* [Problem] In the data, extract each line that holds the string "Xbox".

* [Records provided]

*****

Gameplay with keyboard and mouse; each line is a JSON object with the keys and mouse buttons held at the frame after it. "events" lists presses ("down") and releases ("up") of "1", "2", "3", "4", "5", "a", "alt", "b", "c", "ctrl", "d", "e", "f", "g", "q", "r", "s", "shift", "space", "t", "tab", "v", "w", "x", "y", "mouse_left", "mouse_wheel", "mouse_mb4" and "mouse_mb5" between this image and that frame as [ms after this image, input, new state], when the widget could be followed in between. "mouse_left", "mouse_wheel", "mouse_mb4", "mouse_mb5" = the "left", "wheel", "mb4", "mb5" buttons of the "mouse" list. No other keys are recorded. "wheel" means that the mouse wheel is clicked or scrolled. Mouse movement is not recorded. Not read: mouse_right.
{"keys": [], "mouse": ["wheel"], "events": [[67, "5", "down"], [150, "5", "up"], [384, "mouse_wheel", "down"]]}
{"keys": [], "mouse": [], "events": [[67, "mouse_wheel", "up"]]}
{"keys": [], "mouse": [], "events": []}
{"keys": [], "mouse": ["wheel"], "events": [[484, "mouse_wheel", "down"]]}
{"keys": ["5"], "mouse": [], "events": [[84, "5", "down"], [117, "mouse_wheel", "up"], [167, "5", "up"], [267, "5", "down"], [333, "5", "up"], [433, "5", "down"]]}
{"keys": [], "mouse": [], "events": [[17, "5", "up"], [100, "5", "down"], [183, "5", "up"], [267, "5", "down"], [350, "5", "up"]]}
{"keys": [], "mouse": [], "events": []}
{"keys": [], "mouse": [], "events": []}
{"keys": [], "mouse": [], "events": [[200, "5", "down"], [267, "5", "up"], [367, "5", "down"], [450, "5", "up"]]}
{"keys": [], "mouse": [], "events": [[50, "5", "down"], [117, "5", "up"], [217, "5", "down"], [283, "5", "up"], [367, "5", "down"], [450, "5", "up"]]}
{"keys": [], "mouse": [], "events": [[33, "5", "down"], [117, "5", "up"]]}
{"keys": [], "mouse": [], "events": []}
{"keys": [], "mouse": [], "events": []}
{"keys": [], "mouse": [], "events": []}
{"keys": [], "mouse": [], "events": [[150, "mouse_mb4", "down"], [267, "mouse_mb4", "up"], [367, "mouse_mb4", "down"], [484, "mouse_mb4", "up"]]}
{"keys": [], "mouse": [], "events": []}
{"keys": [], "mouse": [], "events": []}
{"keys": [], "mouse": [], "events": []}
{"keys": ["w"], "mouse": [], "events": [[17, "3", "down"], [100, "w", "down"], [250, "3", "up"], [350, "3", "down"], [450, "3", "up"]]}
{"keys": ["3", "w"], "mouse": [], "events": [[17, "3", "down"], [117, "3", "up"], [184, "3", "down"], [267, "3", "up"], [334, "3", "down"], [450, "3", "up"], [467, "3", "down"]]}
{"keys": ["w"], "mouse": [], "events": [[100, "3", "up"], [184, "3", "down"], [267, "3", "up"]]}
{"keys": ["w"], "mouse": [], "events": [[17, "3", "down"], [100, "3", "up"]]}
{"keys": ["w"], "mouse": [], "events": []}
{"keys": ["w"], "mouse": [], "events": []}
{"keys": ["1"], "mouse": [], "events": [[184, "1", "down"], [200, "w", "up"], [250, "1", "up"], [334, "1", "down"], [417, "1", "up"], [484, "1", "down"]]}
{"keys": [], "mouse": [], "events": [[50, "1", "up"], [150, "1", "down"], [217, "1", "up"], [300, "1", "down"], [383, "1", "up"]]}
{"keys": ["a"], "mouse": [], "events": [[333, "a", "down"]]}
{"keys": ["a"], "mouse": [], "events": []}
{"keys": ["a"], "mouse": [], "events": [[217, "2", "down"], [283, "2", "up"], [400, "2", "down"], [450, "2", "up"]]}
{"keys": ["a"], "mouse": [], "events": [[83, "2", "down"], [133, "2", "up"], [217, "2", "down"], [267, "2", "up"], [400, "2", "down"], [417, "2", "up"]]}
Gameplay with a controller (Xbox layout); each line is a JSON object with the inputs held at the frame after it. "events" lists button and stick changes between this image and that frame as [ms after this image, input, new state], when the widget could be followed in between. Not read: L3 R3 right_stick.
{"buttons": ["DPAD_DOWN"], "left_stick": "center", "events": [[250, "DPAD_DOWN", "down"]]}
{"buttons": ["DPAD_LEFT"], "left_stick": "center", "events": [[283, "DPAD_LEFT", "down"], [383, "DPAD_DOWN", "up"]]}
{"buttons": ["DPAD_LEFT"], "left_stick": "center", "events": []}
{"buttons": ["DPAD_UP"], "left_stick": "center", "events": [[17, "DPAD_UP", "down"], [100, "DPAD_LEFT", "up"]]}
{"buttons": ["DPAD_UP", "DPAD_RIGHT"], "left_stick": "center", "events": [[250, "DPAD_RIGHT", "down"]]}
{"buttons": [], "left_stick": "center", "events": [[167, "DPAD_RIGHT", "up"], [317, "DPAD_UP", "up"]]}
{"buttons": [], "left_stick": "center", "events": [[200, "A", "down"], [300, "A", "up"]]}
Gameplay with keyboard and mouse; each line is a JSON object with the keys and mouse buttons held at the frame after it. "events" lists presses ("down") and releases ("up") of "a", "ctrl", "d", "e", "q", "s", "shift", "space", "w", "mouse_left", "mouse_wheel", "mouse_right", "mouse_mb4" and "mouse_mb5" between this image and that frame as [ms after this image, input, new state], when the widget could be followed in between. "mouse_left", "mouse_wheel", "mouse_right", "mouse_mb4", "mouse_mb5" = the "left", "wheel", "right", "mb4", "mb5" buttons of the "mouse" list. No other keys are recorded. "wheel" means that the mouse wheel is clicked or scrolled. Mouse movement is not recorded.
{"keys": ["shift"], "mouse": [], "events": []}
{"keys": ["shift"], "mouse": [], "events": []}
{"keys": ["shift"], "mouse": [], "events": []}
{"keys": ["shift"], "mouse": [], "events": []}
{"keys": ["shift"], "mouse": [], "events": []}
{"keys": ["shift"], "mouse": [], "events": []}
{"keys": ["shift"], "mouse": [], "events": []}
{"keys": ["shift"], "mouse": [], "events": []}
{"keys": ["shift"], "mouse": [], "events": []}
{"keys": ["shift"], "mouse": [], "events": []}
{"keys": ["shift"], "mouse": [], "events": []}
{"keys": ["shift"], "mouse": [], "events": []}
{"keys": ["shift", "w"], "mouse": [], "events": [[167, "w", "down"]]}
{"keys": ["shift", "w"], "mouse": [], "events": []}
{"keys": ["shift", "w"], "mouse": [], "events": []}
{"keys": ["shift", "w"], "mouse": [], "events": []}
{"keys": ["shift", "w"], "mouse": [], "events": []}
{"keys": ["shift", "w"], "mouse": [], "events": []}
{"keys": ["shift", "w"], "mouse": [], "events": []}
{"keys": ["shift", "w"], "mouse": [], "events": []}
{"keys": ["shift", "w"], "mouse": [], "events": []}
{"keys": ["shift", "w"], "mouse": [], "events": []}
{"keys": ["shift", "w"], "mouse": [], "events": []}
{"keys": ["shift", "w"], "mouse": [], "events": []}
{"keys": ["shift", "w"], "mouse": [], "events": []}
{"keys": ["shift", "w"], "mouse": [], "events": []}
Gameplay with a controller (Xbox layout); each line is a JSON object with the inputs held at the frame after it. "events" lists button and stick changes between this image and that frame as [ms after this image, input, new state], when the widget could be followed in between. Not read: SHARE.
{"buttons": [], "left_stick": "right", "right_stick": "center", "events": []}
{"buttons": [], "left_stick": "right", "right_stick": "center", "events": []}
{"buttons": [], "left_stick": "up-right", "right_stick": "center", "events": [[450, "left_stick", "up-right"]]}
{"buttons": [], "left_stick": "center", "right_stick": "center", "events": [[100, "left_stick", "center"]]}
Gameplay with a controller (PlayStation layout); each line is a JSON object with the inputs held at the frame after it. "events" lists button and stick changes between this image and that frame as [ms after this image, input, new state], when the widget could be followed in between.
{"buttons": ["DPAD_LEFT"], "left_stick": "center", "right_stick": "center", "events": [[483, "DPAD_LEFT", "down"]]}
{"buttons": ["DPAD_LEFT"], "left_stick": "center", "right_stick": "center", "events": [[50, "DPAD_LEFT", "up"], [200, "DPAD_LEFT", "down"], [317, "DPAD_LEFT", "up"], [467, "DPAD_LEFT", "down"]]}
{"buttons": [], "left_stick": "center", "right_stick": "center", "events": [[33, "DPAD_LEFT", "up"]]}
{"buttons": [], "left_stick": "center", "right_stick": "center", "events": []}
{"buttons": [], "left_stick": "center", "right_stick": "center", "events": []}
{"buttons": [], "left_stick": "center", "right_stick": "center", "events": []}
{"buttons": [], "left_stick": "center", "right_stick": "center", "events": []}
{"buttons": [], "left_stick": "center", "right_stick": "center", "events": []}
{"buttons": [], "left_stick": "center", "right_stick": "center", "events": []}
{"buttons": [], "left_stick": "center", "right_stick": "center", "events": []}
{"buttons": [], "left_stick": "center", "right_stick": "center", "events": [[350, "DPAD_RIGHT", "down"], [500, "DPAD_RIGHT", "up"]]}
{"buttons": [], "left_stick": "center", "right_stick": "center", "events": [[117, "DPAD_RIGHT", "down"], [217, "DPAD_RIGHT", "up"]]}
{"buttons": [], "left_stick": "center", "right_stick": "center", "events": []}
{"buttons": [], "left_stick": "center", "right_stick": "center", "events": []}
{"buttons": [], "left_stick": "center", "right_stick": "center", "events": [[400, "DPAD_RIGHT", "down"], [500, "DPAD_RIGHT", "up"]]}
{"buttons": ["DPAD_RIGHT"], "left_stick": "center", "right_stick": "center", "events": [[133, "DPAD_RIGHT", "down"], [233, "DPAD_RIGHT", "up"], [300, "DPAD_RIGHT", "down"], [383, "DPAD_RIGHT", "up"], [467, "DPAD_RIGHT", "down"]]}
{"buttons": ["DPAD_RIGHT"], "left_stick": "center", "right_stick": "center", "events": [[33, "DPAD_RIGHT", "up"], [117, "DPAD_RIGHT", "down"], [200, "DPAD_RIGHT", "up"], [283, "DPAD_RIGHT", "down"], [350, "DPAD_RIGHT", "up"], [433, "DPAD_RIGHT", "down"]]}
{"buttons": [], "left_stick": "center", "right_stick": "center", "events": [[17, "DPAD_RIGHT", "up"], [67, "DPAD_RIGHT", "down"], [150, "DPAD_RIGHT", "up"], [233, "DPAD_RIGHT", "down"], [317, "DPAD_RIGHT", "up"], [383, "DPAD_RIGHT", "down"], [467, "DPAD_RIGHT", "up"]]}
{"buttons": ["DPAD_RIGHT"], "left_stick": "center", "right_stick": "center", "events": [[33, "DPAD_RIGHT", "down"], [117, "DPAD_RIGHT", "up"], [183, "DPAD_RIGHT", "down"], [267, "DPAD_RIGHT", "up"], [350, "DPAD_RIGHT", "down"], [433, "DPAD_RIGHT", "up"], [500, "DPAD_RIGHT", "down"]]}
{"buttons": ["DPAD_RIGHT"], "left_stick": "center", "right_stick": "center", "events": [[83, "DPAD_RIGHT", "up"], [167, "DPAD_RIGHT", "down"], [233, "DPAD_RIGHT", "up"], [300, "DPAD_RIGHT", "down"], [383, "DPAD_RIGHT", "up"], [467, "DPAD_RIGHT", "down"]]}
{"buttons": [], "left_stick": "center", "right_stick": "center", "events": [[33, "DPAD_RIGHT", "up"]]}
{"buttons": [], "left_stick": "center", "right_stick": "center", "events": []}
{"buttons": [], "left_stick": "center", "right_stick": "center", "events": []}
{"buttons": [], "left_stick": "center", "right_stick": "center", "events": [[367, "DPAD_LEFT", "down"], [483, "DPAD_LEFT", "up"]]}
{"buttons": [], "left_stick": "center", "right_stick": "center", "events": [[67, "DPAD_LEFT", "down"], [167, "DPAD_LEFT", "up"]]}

*****

* [Answer for this exercise]
Gameplay with a controller (Xbox layout); each line is a JSON object with the inputs held at the frame after it. "events" lists button and stick changes between this image and that frame as [ms after this image, input, new state], when the widget could be followed in between. Not read: L3 R3 right_stick.
Gameplay with a controller (Xbox layout); each line is a JSON object with the inputs held at the frame after it. "events" lists button and stick changes between this image and that frame as [ms after this image, input, new state], when the widget could be followed in between. Not read: SHARE.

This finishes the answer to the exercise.